It’s been a while since I posted any original wordcraft, so here’s a poem I wrote recently. The last part is a song. I wanted to hearken to the Scotch-Irish traditions of the poor folks who settled the Carolinas. You can hear me sing it on the embedded audio I have included.

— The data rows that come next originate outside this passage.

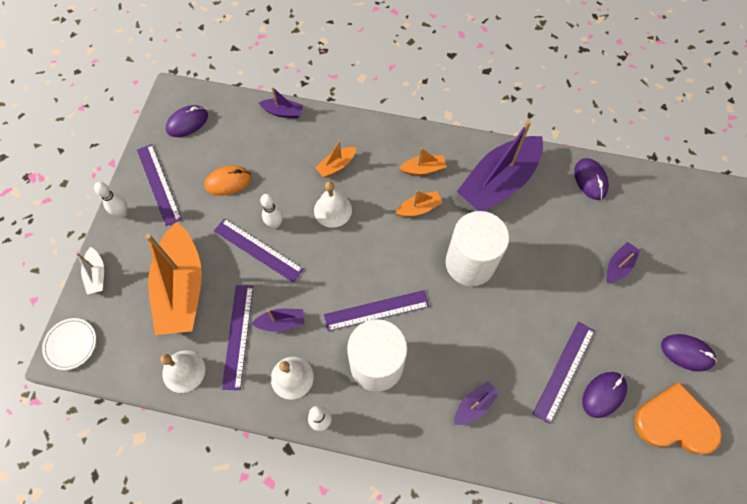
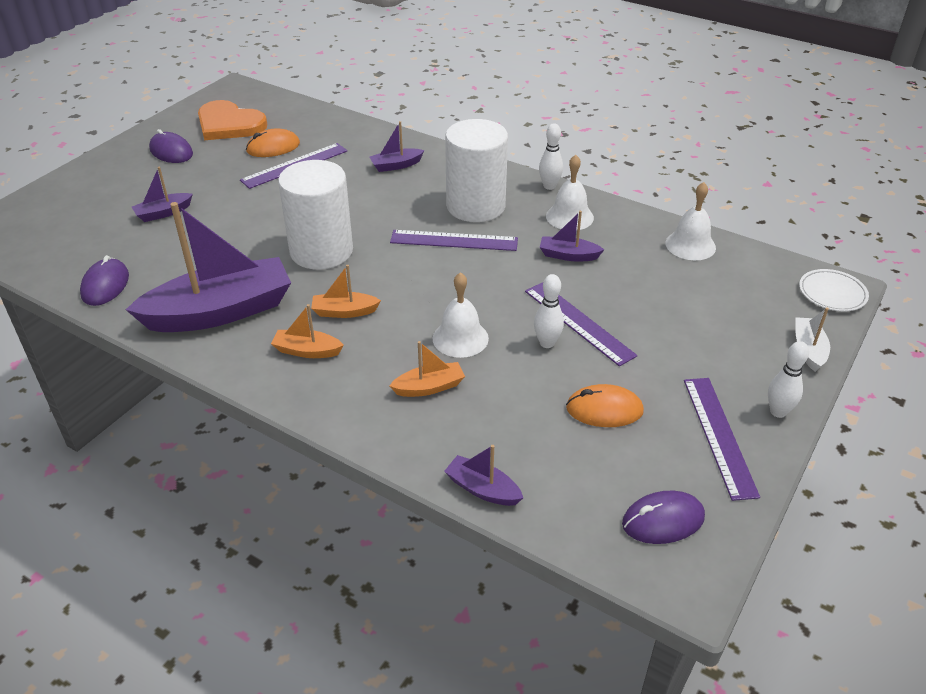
camera: 160 degrees left, 25 degrees down
orange boat [145,222,202,335] -> none
purple ruler [222,285,254,390] -> none
purple mouse [582,372,627,418] -> orange mouse [246,128,300,157]

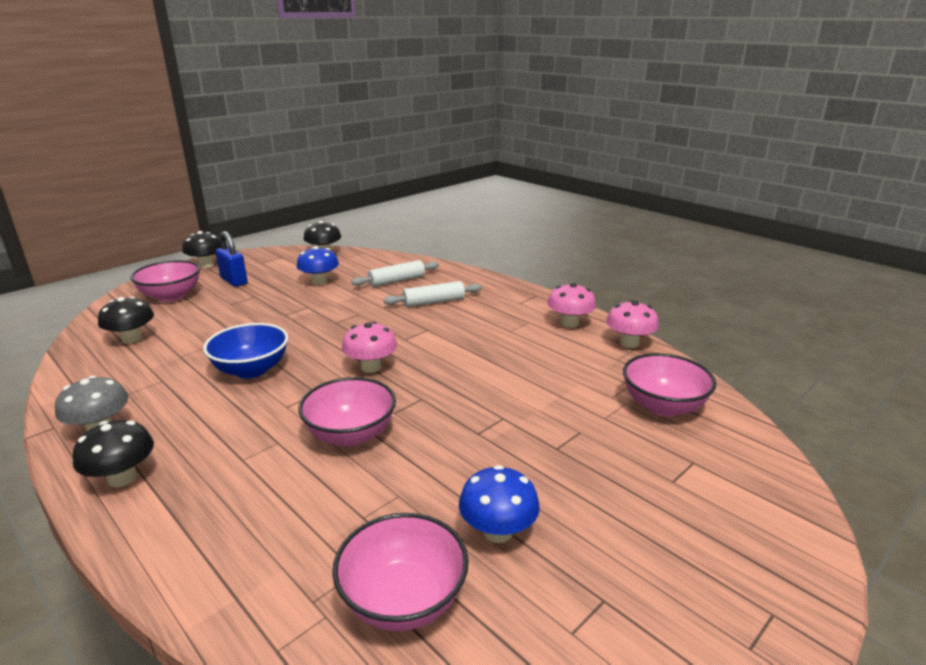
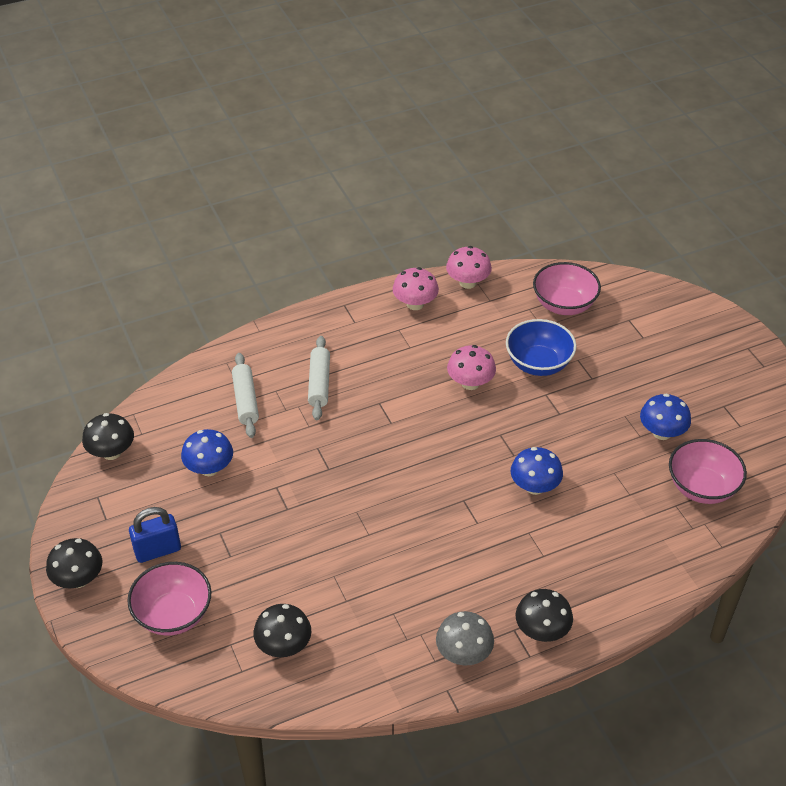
camera: 70 degrees left, 20 degrees up
blue bowl [203,323,288,379] -> blue bowl moved to [506,319,577,376]
pink bowl [298,377,396,446] -> blue mushroom [511,447,563,495]
pink mushroom [342,321,397,373] -> pink mushroom moved to [447,345,496,390]

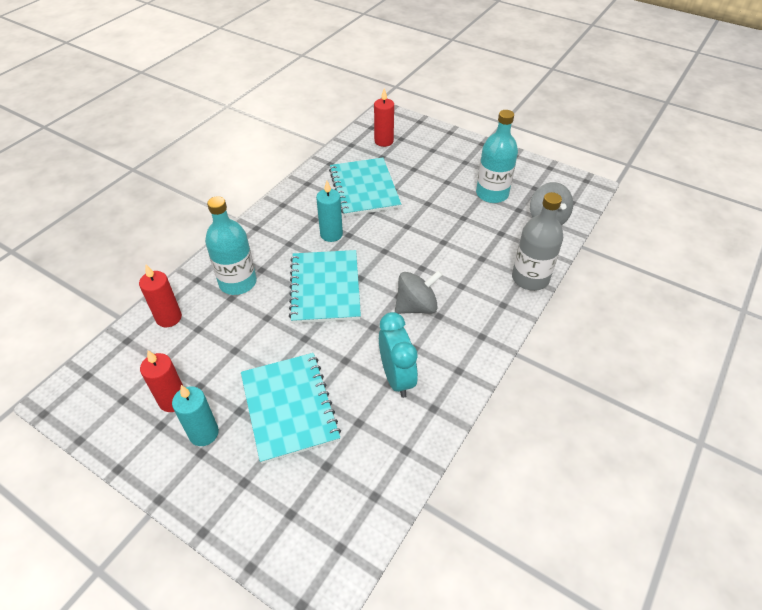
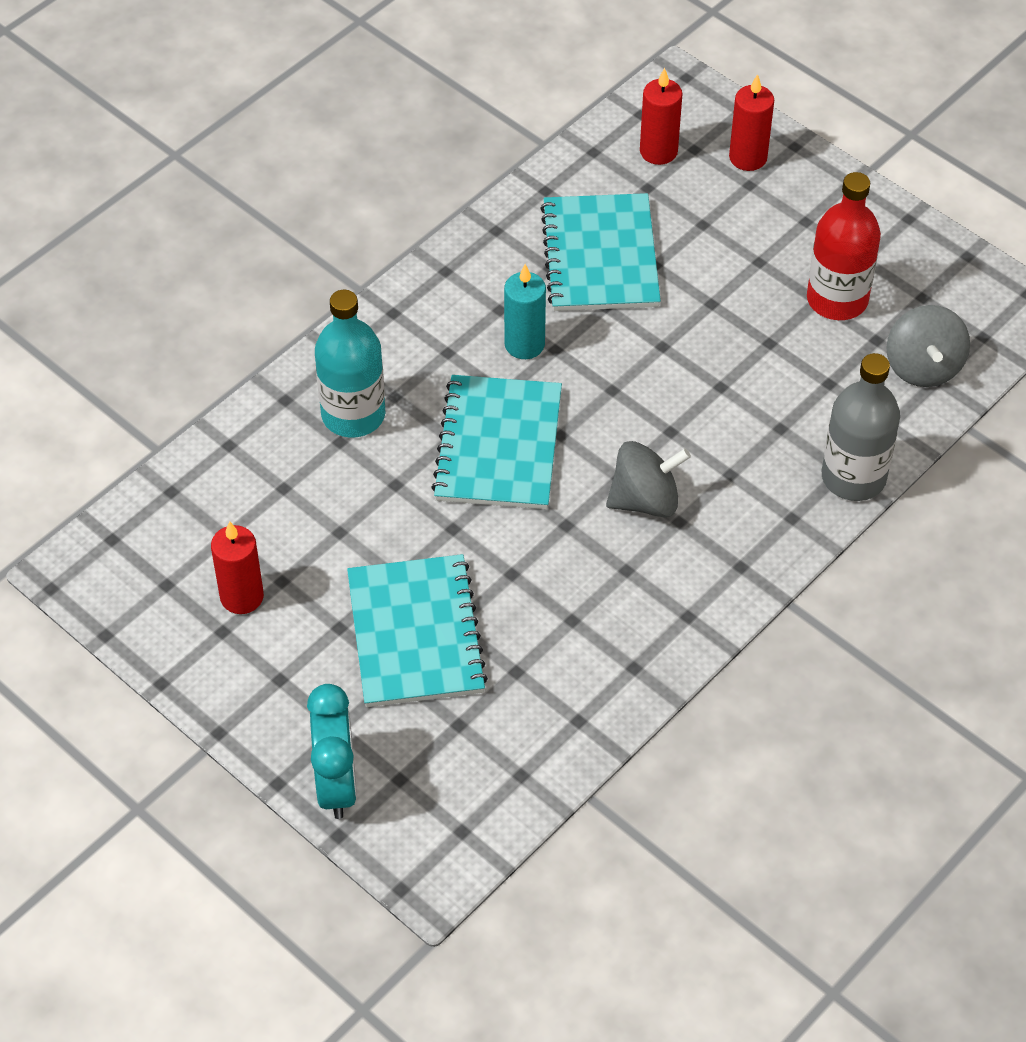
camera: 10 degrees right, 5 degrees up
red candle [139,265,182,327] -> red candle moved to [729,74,774,171]
turquoise candle [172,385,219,446] -> none
turquoise clock [379,312,418,398] -> turquoise clock moved to [307,684,357,819]
turquoise bottle [476,110,518,203] -> red bottle [807,172,881,320]

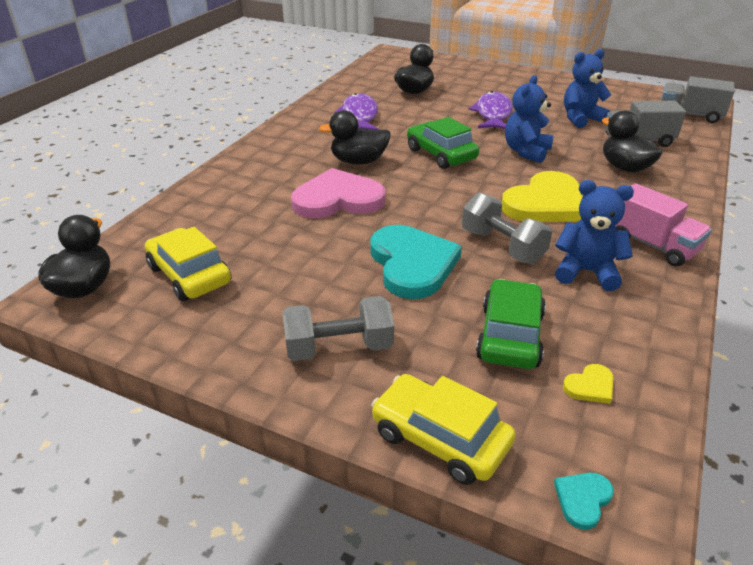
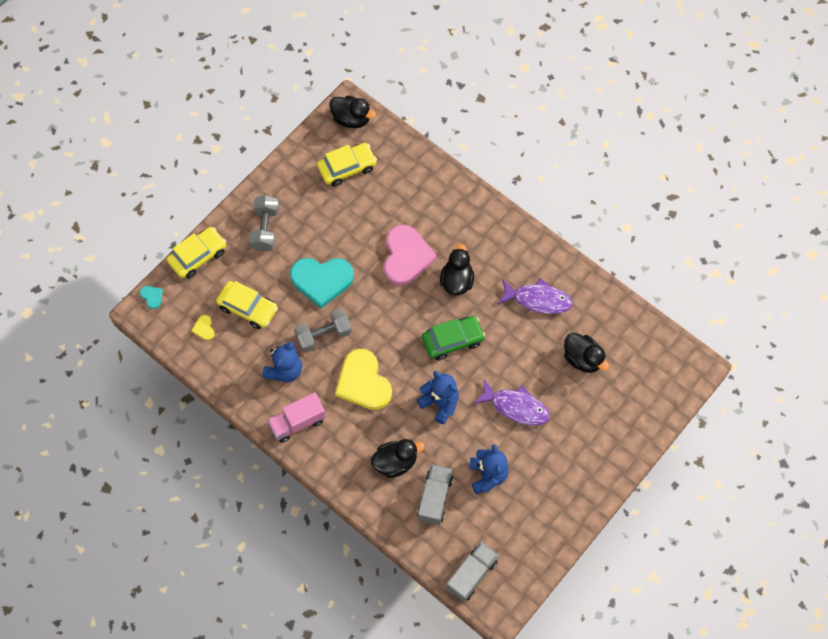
camera: 105 degrees right, 30 degrees up
green car [476,279,546,369] -> yellow car [216,281,278,329]

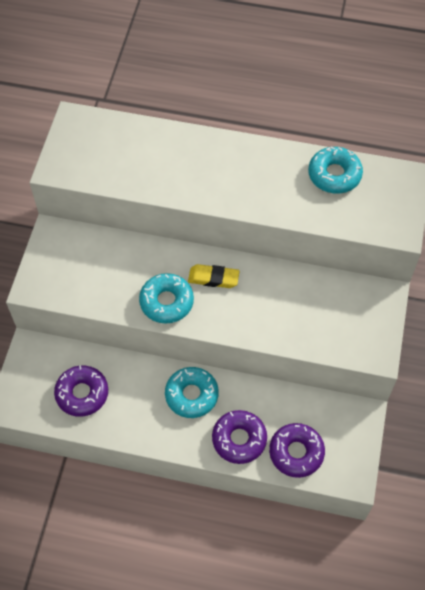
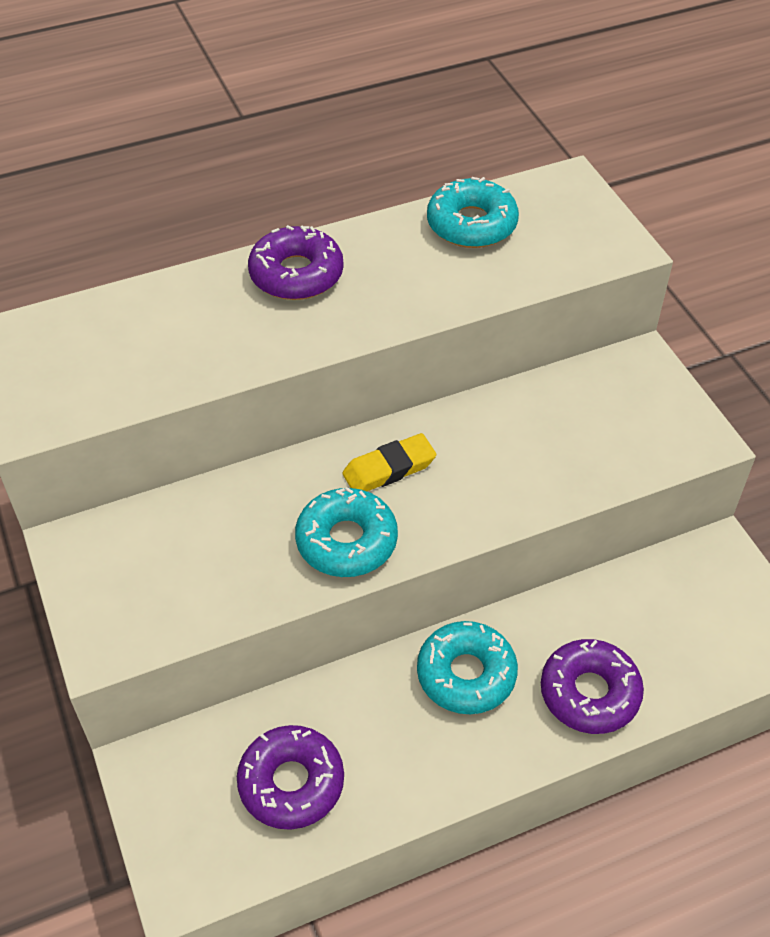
camera: 35 degrees left, 10 degrees down
purple donut [269,423,325,478] -> purple donut moved to [248,225,344,300]

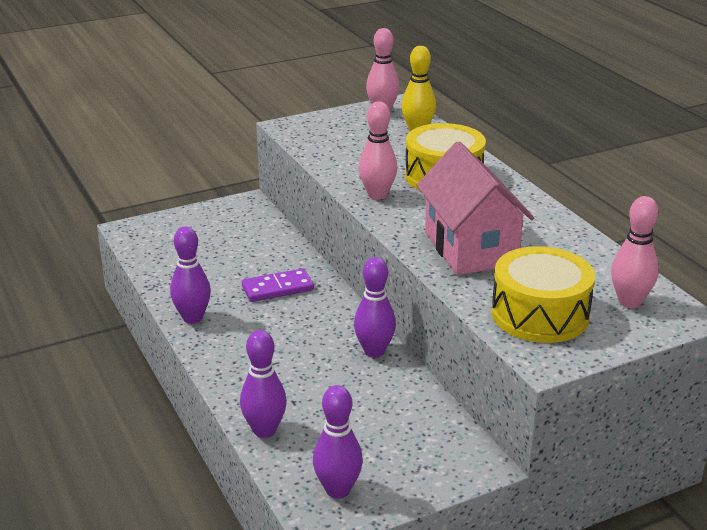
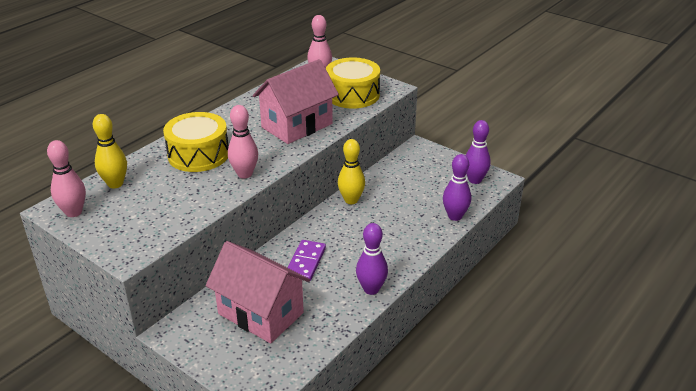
camera: 115 degrees left, 5 degrees up
purple domino [242,268,314,302] -> purple domino turned 60 degrees clockwise [288,240,326,281]
purple bowling pin [354,257,396,357] -> yellow bowling pin [338,139,365,204]
none -> pink house [206,241,310,343]

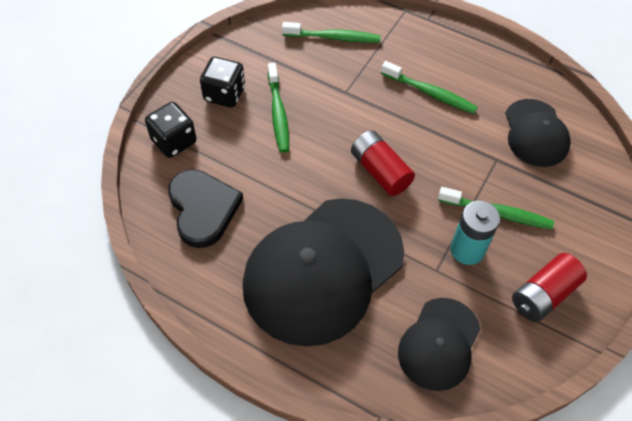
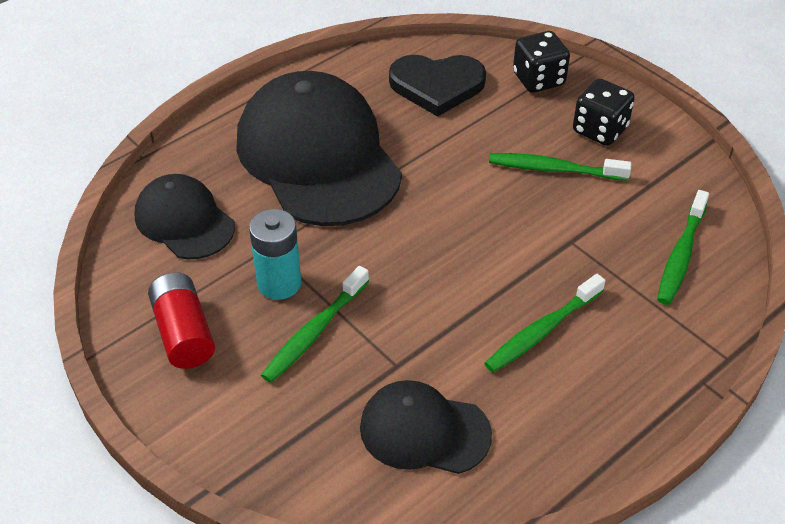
camera: 110 degrees right, 10 degrees down
red battery [351,130,415,196] -> none

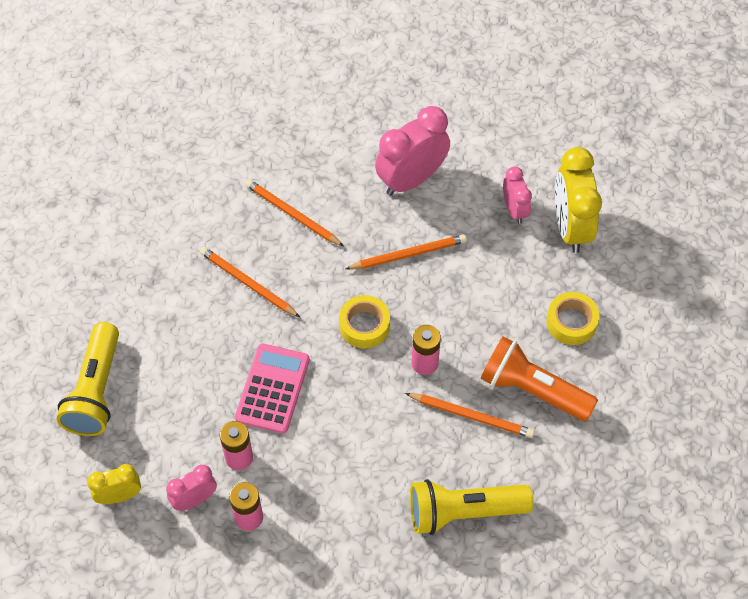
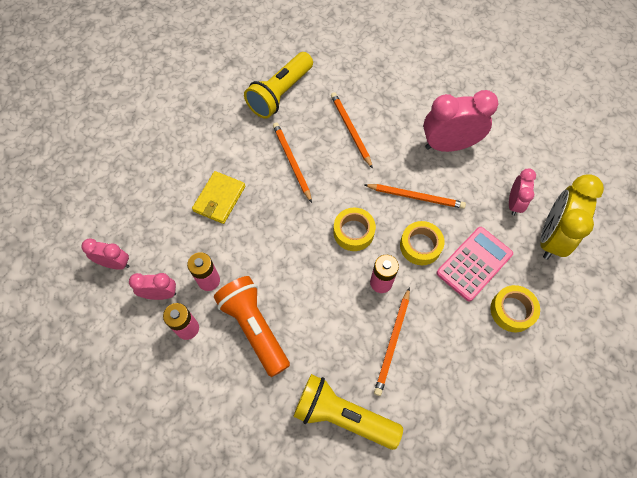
camera: 30 degrees right, 5 degrees up
yellow flashlight [56,322,119,436] -> yellow flashlight moved to [244,52,313,119]
yellow clock [87,464,141,504] -> pink clock [81,238,129,270]
pink calculator [235,344,310,434] -> pink calculator moved to [436,227,513,301]
orange pencil [405,393,535,438] -> orange pencil turned 60 degrees clockwise [374,287,410,396]
orange flashlight [481,336,598,421] -> orange flashlight moved to [214,276,290,377]
none -> yellow wallet [192,171,245,224]
none -> yellow tape [400,221,445,265]

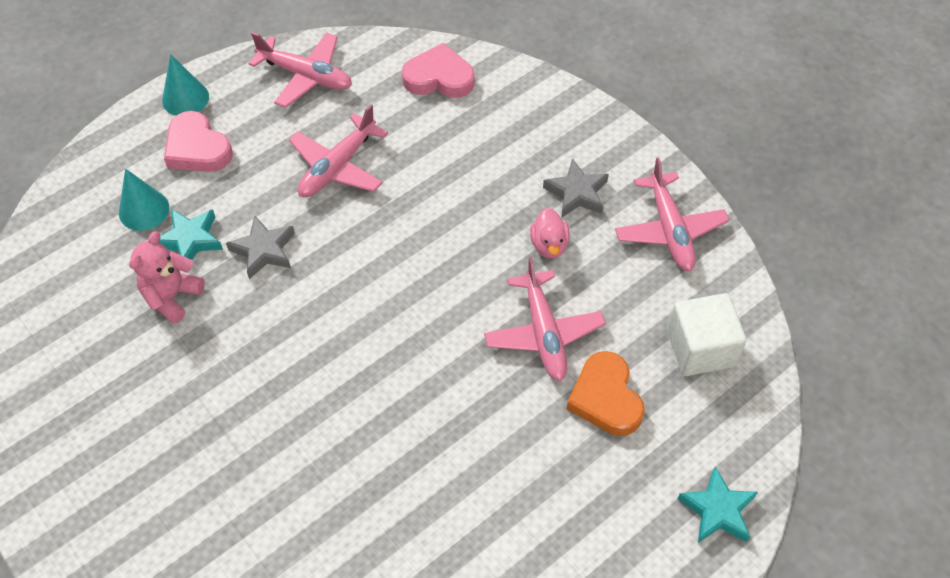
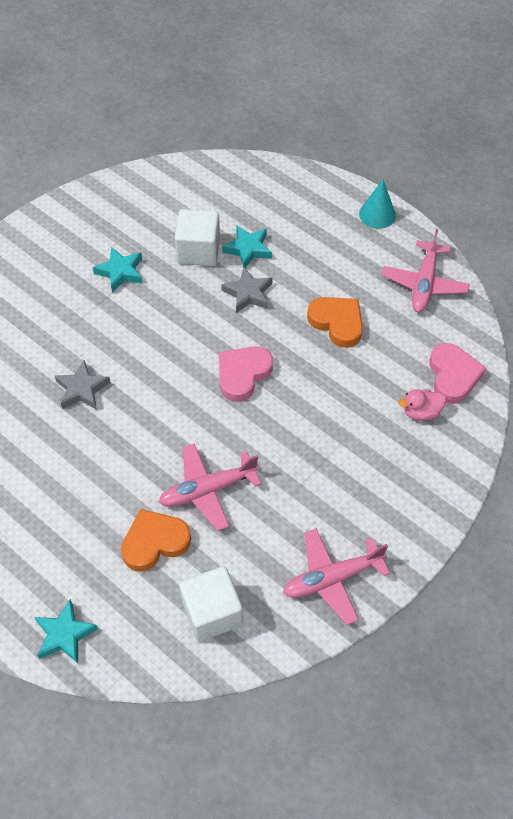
camera: 80 degrees right, 0 degrees up
turquoise cone [119,169,169,231] -> none
pink teddy bear [129,231,205,324] -> white cube [175,209,220,266]
pink heart [164,111,233,172] -> pink heart moved to [219,346,273,402]
pink plane [289,104,388,197] -> orange heart [307,297,363,348]
pink duck [530,208,570,259] -> pink duck moved to [399,389,446,420]
grey star [543,158,609,218] -> grey star moved to [55,361,111,410]
none -> turquoise star [93,247,143,293]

On the Strange and Lamentable Tale of the Witches of Saluda

I. The Town

I saw them dancing at the old waterworks
with torchlight in their eyes, huge
gates to unseen countries
of the damned and dying.
Off in the woods, the fog
snaked through like a hungry hound bent
low over the scent
of some lesser beast.
The pines keep our secrets from us,
so we can forget.
Didn’t you know that even the
goats and horses have eyes, ears,
loose lips muttering imprecations
under their breath? Never
look over your shoulder
at a crossroads. Men have died,
petrified, for less.
Or else they shoot into space
and freeze in the rictus of their fathers,
grinning madly at the dead sun
below. I have drawn
salt from the shadow of your footsteps,
I have planted rows of teeth in my head.
What dragons will come
when I bring a scythe
to the harvest?

II. The Purlieu

You hardly know how dark
the young pine woods can be.
Not a patch of tall trees, mind you,
but ones that stand
just about twice your size.
Still plenty of silent life ahead of them.
You can see them at the edge of evening,
surrounding a field surrounding
a low crop of tombstones
all asunder and blurred
by the rain’s improvident hand.
The trees wait there, wordless,
dusk-bleached, lined up like so many
carious teeth. But they are not
what draws my eye
the fathomless
dark that spreads behind
like a growling and
hungry gullet.

III. The Back Yard

It will not go away.

Momma said to come to the table,
no use passing your life
by the back window
daydreaming.

But I could see it pacing the lawn as I ate.

Huge, black,
unblinking, white
of tooth.
I don’t think it ever sleeps.
The heat of the noonday and the
shadow that flies by night
do not afflict it
the stones in its shoes
and the rancid water it sips
out of our traschan lids
do not injure it—
the play of the neighbors
and the tumult of the street
do not distract it.
I have not yet seen it blink.
I have not yet seen it turn its gaze
from the house.
It watches.
I don’t think it ever sleeps.

Momma says
daddy woudn’t have tolerated
any such foolishness.
I don’t know.

It makes not a sound.
I think it knows what we talk about
in the house.
I think it knows when we rise and fall
to our prayers.
I think it listens to what we confess,
to our fights, to the whisper of the rain.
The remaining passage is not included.